Exercise goal =>
Locate each line in the material that contains the string "html", and copy those lines.
=======
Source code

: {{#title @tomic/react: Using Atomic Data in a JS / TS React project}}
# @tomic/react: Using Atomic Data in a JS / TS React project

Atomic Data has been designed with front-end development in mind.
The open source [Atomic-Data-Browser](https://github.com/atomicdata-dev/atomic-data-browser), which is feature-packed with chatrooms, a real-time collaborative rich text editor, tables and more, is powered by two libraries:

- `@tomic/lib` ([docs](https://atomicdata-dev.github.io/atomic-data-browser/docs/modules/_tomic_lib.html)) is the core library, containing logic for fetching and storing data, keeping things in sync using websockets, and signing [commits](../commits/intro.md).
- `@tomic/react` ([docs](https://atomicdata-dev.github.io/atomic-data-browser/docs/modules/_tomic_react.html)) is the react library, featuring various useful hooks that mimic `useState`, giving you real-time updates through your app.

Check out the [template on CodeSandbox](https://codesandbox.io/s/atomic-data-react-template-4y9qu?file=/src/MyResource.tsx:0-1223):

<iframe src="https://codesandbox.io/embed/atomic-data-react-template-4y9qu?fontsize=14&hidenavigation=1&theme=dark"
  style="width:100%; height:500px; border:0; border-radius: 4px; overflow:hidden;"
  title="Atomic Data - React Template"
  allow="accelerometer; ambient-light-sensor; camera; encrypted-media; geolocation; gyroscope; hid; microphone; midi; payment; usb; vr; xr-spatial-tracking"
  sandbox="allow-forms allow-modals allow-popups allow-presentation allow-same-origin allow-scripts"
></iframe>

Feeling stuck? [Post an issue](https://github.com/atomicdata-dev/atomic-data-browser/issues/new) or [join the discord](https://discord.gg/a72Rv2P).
=======
Response below =>
- `@tomic/lib` ([docs](https://atomicdata-dev.github.io/atomic-data-browser/docs/modules/_tomic_lib.html)) is the core library, containing logic for fetching and storing data, keeping things in sync using websockets, and signing [commits](../commits/intro.md).
- `@tomic/react` ([docs](https://atomicdata-dev.github.io/atomic-data-browser/docs/modules/_tomic_react.html)) is the react library, featuring various useful hooks that mimic `useState`, giving you real-time updates through your app.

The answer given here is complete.